Saved entries

# # # # #

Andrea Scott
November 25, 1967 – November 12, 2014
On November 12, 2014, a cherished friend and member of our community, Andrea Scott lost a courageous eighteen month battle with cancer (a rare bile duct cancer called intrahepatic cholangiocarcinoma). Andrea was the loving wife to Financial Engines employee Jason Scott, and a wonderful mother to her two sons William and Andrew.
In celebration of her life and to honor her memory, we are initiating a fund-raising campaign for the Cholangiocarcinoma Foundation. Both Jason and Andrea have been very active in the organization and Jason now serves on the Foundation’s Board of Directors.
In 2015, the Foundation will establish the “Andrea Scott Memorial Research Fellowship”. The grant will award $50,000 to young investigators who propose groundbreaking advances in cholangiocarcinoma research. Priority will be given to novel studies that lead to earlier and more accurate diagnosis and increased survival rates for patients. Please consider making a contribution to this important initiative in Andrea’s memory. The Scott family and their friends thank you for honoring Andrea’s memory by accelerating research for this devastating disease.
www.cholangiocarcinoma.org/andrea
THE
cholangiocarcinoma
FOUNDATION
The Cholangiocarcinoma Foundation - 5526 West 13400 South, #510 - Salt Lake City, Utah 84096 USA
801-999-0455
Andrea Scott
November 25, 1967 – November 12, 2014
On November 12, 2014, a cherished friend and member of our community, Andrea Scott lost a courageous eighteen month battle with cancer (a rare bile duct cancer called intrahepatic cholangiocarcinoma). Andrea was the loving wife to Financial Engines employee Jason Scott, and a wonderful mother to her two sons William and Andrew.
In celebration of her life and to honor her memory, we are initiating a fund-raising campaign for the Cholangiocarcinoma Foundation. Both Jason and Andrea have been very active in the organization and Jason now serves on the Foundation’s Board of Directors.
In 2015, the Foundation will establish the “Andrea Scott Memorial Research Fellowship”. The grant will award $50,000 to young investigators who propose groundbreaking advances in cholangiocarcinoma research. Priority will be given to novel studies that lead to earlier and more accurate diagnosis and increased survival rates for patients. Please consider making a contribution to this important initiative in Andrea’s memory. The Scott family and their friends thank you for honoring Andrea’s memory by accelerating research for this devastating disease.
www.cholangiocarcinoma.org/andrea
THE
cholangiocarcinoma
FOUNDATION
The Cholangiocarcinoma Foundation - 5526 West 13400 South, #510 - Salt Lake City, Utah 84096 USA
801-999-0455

# # # # #

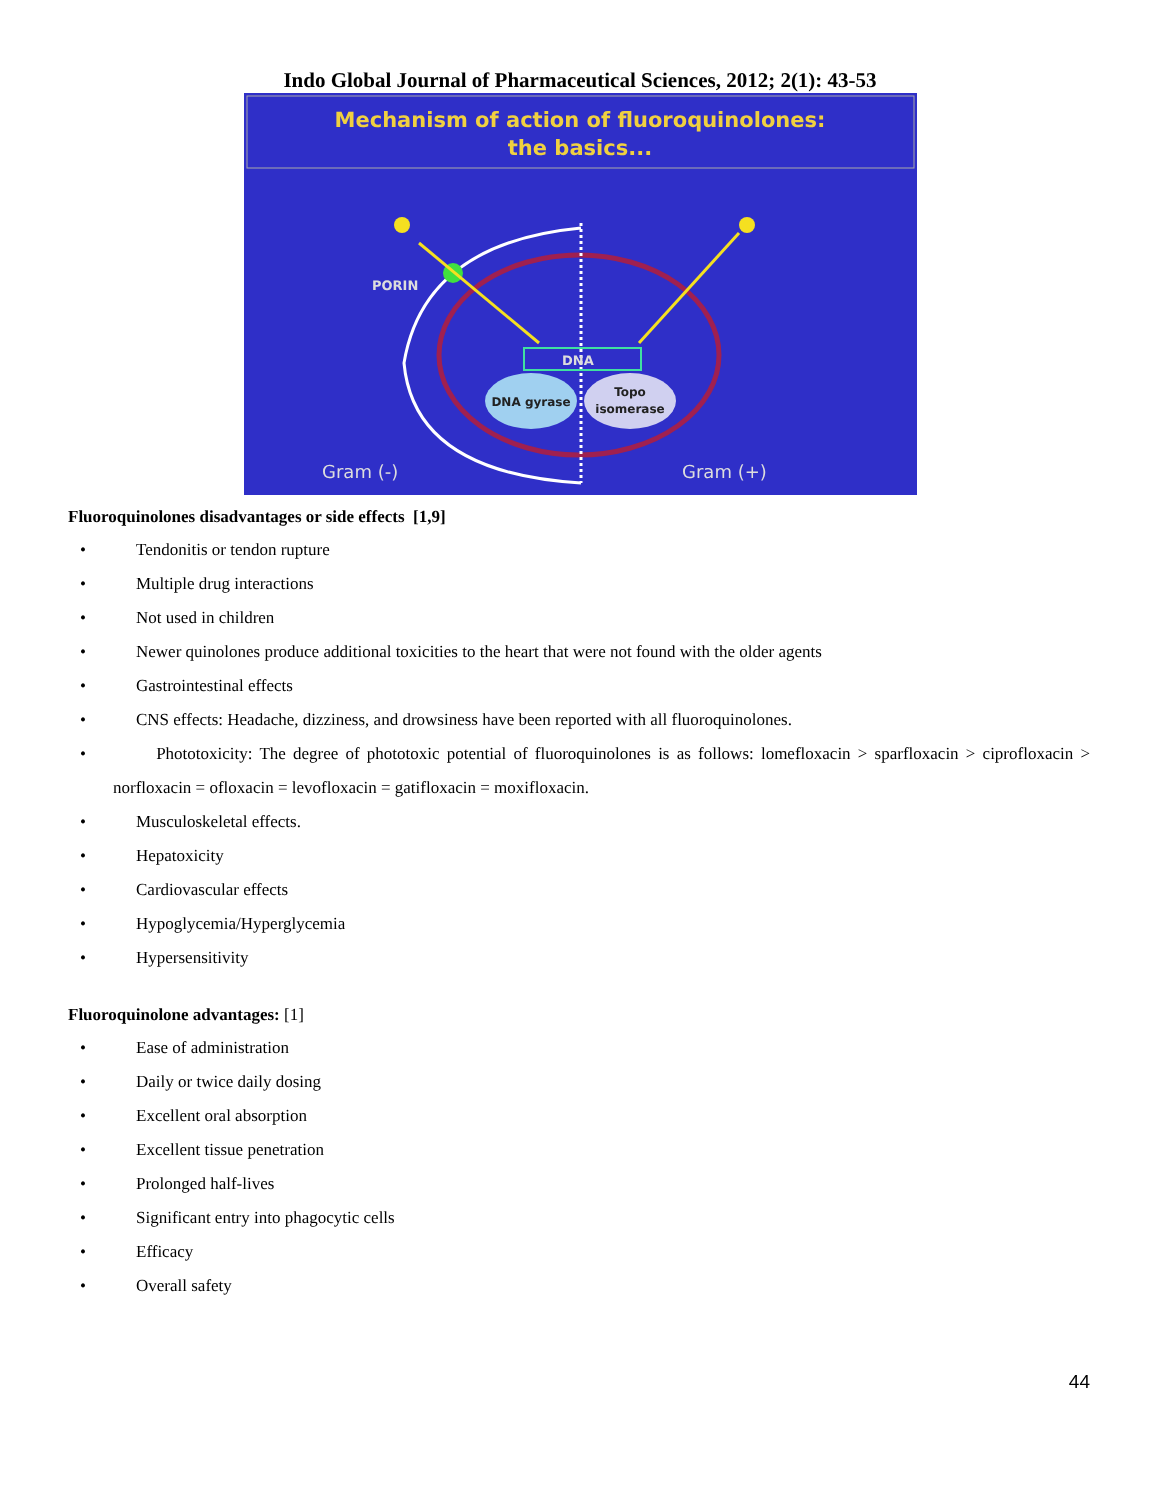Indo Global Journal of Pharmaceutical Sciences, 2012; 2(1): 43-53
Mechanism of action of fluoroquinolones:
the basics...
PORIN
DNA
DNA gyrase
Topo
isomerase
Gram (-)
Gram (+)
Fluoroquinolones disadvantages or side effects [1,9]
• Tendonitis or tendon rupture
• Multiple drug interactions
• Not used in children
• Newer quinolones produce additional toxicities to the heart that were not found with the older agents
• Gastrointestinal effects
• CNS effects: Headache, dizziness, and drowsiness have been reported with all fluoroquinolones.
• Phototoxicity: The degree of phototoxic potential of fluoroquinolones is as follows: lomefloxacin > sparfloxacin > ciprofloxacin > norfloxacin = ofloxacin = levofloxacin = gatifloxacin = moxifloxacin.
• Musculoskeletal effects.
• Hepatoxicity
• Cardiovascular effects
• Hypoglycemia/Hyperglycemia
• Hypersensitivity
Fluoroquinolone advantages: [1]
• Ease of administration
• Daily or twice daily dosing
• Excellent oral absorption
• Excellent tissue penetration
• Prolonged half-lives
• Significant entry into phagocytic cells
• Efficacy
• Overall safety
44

# # # # #

*Instructions for the task*: Pull every line containing "Excellent" from the entries above and copy it.

*Exercise result*:
• Excellent oral absorption
• Excellent tissue penetration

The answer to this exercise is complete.